Start of INPUT
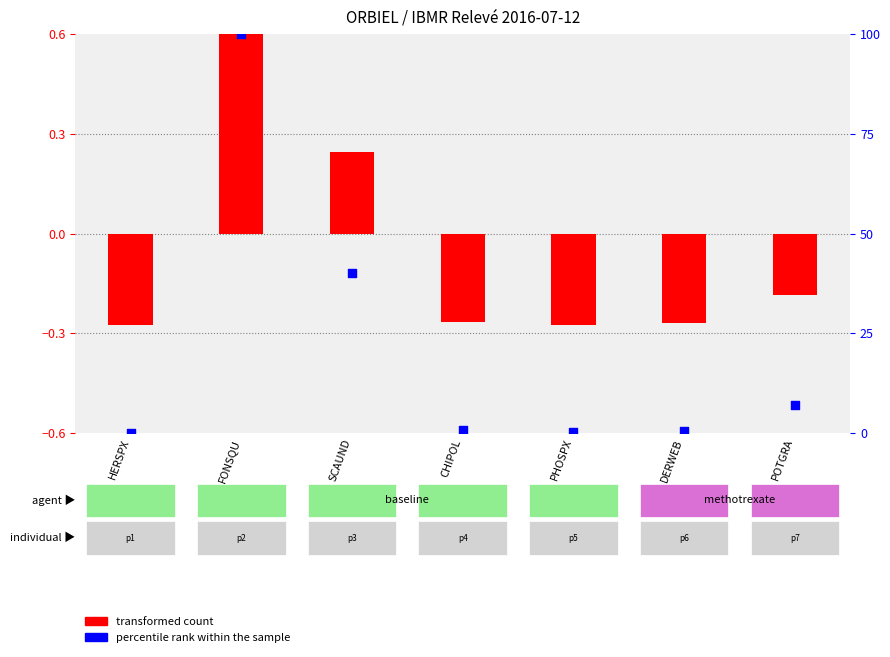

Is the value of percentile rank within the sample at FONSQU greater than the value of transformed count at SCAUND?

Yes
End of INPUT
Start of INPUT
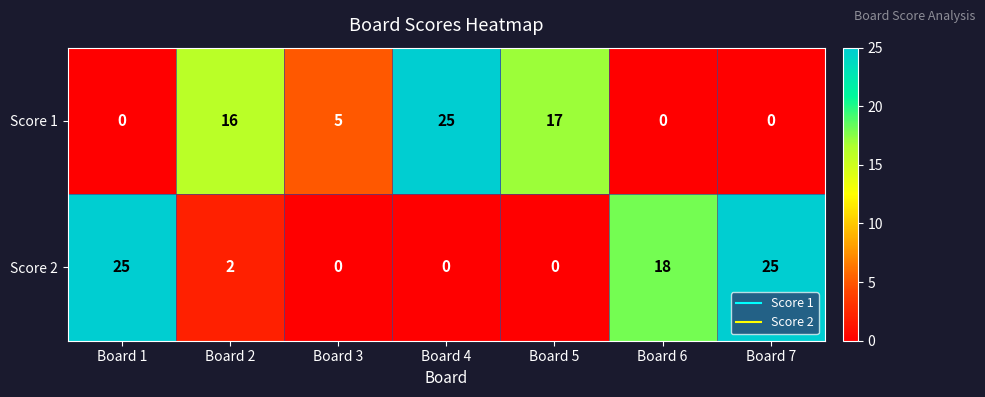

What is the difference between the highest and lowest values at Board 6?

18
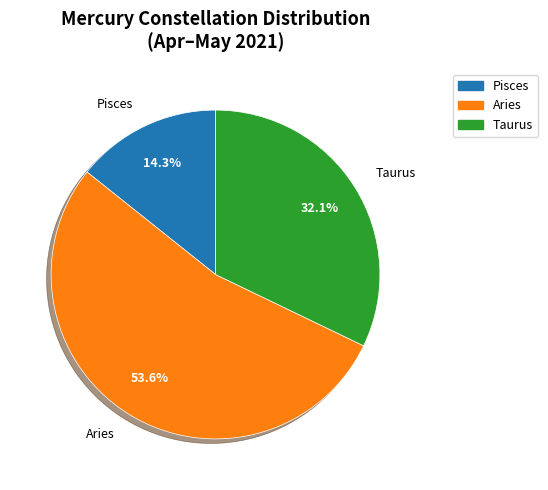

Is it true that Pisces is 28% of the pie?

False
End of INPUT
▶ TASK:
How many lines in the entries above contain the word "sample"? Reply with the number alone.

▶ EXERCISE SOLUTION:
1